La “Villa di delizia” passò ai Conti Biglia e nel 1846 passò al nobile Francesco Melzi e... ma poi arrivò il 'quarantotto' e qualcosa cambiò. Ai contadini non bastarono più le rassicuranti descrizioni di Cesare Cantù: “Niguarda con saluberrima aria, deliziose ville, giardini e serre dove gaie brigate vi scorrevano belle stagioni e gli abitanti si danno all'agricoltura o lavorano su telai”. Era ancora una descrizione di persone della borghesia del tempo che vi transitava in carrozze con i loro cocchieri. I contadini discutevano dei contratti semifeudali che li legavano ai proprietari terrieri nobili, conti o marchesi.

I contadini dovevano dividere il raccolto secondo il contratto misto di mezzadria e di affitto a grano e in ogni atto scritto si ribadiva che il pagamento doveva essere solo in cereali. Nessun accenno alle spese di conduzione del fondo. La famiglia contadina doveva provvedere alla cura dei gelsi, alla loro sfogliatura, all'allevamento dei bachi, mentre il compito del proprietario tramite il fattore, era quello della vendita dei prodotti, e il ricavato veniva diviso a metà. Il meccanismo dello sfruttamento era evidente: le spese di coltivazione erano a carico del contadino, le imposte venivano divise a metà, a cui bisognava aggiungere l'obbligo delle primizie, delle regalie nelle feste religiose e civili e giornate gratuite per la cura della Villa del proprietario: agli eredi dei Clerici, dei Trotti si erano aggiunti i Melzi, i Fontana i Riva.

Le cronache del Partito Operaio a Milano registrano le prime agitazioni organizzate dei contadini del Nord Milano nella seconda metà dell'Ottocento. Nel 1860 i contadini niguardesi occuparono le aie armati di forche e si rifiutarono di consegnare ai proprietari il fitto in grano troppo gravoso. Arrivarono i carabinieri a sedare la rivolta, ma si arrivò a un accordo: furono soppresse le giornate gratuite e la possibilità di riscattare il fondo. Nella primavera del 1885, uno sciopero di contadini iniziato a Vimercate, si estese a Monza e a Nova Milanese fino ai comuni fuori della cerchia dei Corpi Santi, tra i quali Niguarda.

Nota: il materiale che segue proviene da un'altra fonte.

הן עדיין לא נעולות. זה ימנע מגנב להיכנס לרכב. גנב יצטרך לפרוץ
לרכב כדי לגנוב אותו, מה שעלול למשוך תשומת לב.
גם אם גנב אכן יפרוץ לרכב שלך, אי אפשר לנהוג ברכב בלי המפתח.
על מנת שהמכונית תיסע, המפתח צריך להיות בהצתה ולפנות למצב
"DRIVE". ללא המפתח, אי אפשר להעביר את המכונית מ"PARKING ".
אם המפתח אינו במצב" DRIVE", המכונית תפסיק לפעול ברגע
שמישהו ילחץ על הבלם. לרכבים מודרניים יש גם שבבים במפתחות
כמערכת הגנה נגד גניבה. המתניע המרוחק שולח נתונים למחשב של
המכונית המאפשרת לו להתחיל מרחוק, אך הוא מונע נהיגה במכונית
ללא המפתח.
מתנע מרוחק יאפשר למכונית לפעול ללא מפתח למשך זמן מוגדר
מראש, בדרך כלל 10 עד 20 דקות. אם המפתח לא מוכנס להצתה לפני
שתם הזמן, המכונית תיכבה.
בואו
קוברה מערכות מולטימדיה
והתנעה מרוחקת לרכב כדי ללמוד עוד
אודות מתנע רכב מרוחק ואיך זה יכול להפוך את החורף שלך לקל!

Il giornale socialista Sorgiamo, del 27 luglio 1895, riporta il malcontento della popolazione: “Certi sfruttatori reazionari a Niguarda si accanivano anche contro i contadini che simpatizzavano per la Società Edificatrice socialista. Il Conte Trotti non gradì la nomina di presidente del seggio elettorale di Niguarda conferita dalla Corte d'Appello al cooperatore socialista Luigi De Gasperi, facendo pressione sul sindaco professore Angelo Pavese, eletto nella sua lista di commercianti, fino a ottenere le dimissioni del De Gasperi”. Nel 1893 fu proprio il conte Trotti a rendersi responsabile di un grave sopruso: “A San San Martino (11 novembre) le famiglie di cooperatori Bergomi e Rovelli sono costrette a lasciare le loro abitazioni di proprietà Trotti, perché risultavano tra i fondatori della Società Edificatrice a proprietà indivisa di Niguarda”. Achille Ghiglione, in una sua memoria, ricorda il livore anticontadino e antisocialista della famiglia Trotti: “Il marchese si era opposto alla vendita del terreno di via Ornato 7 alla 'cooperativa dei russ'.

Nelle elezioni per il Consiglio comunale di Niguarda, svoltesi nel 1912, i contadini furono determinanti per l'affermazione della lista socialista contro la lista dei commercianti e proprietari terrieri con capolista Lodovico Trotti.